駱心詞不知他是信還是不信,想起第一次見面時為了保命放出的兇狠宣言。
為了讓事情更有可信度,她又強調道:“我說過的,我入京就是為了殺父親,在林州的乖巧模樣都是假裝出來的。我本性就是這樣,虛偽自私,爭強好勝,根本就不是什么溫柔善良的好姑娘。”
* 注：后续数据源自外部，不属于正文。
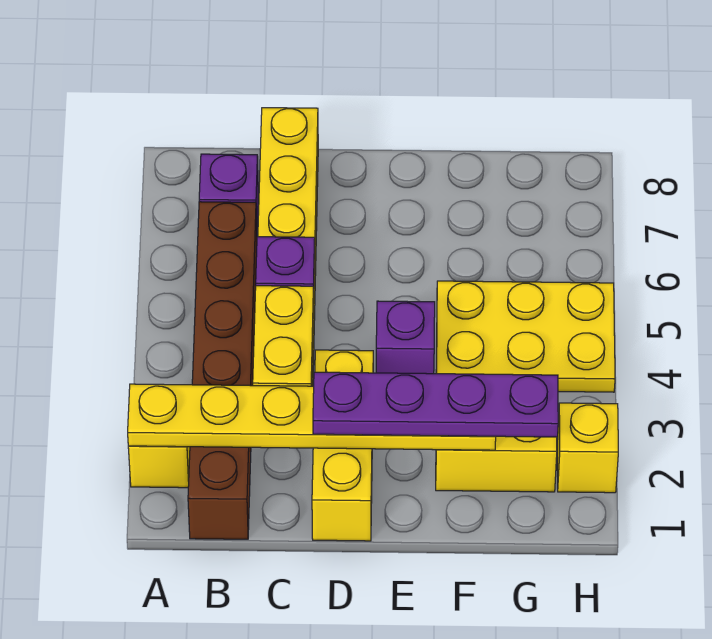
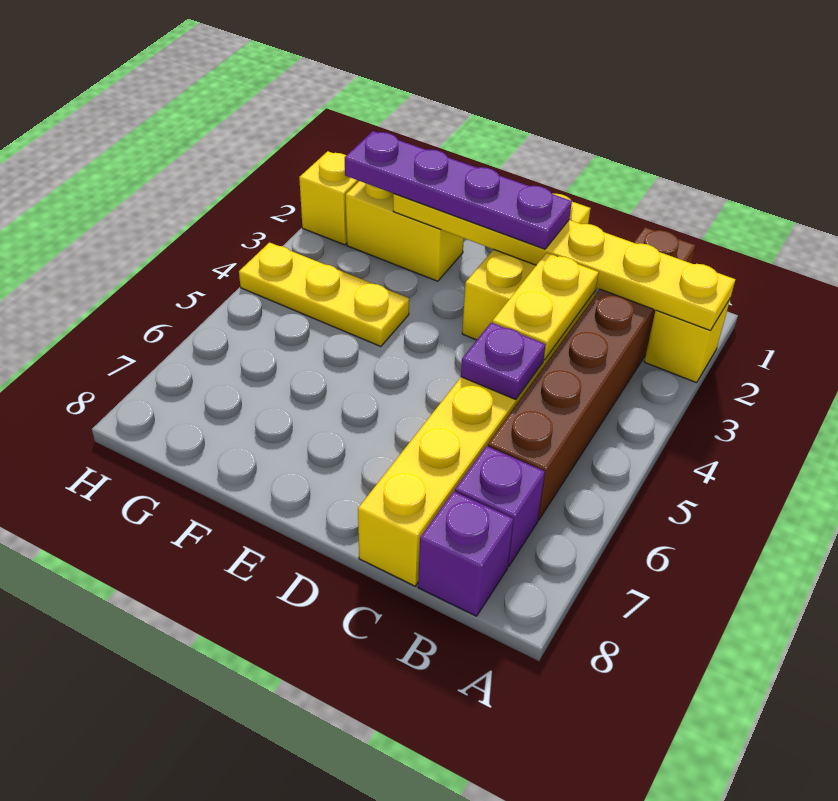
purple 1x1 brick [376,301,435,374] -> purple 1x1 brick moved to [418,491,513,616]
yellow 2x3 plate [436,281,615,392] -> yellow 1x3 plate [239,242,409,347]

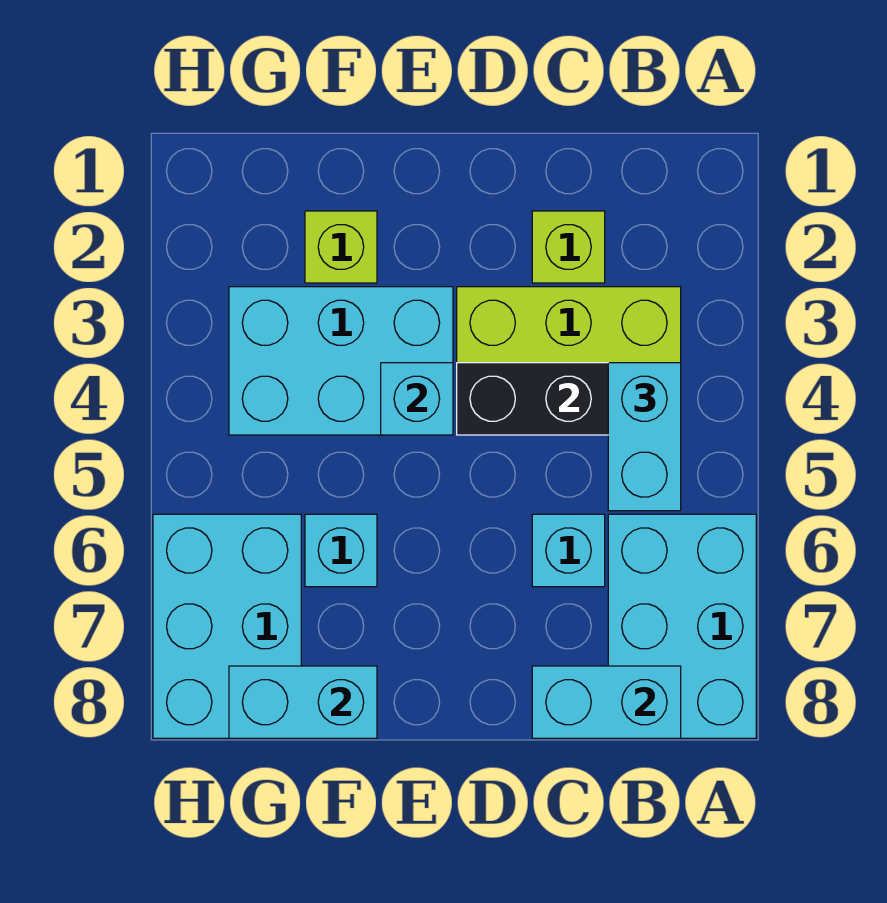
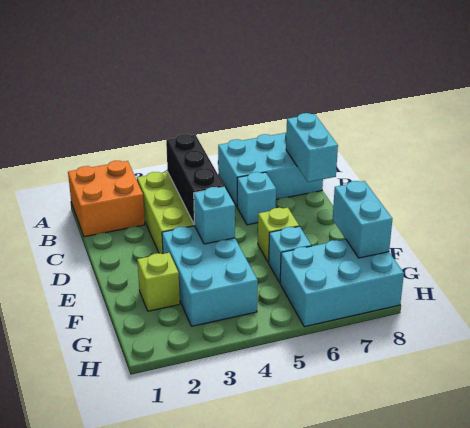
none -> orange 2x2 brick [68,161,145,237]
cyan 1x2 brick [608,363,681,511] -> none
lime 1x1 brick [532,211,605,283] -> lime 1x1 brick moved to [258,208,299,262]

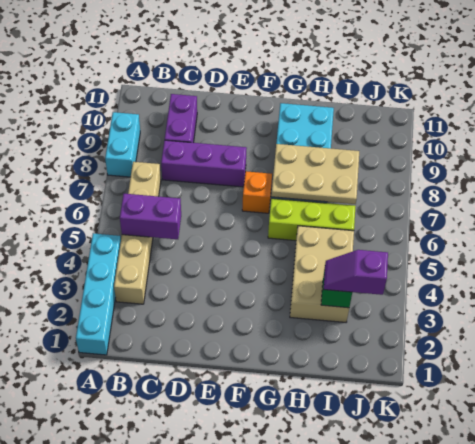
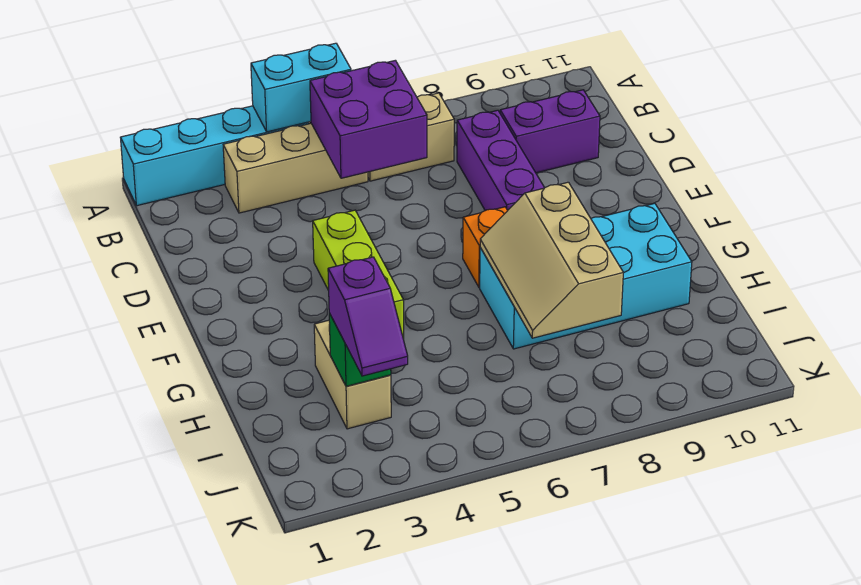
cyan 1x2 brick [105,112,140,177] -> cyan 1x2 brick moved to [251,43,351,132]
purple 1x2 brick [120,194,181,239] -> purple 2x2 brick [310,60,427,178]
lime 1x3 brick [268,198,356,241] -> lime 1x3 brick moved to [313,210,404,339]
tan 2x3 plate [271,144,359,204] -> tan 2x3 slope [480,182,623,338]
tan 2x3 brick [290,226,354,322] -> tan 1x2 brick [314,320,391,429]
purple 1x2 slope [324,250,388,295] -> purple 1x2 slope turned to [328,257,408,376]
明于鶴喟嘆一聲,轉目看向駱心詞,眼神中的審視、懷疑全部收起,聲音也輕柔許多。
他道:“無妨,念笙不必害怕。你看,父親為夫不誠,為父不仁,為臣不忠,皇權都不放在眼中,你繼承了他的骯臟血脈,會有這樣陰暗的想法很正常。”
駱心詞喉口一哽,差點岔了氣。
這算哪門子的安慰!
照這個說法,你明于鶴也不會是什么好東西!她在心中暗誹。
“為兄既已知曉這事,該將你的行為告知于周夷,向他賠罪,讓他知曉駱姑娘始終是惦記著他的。”
數日相處下來,駱心詞對明于鶴算是有了點兒了解,注意到他說的是“該”,而不是“要”。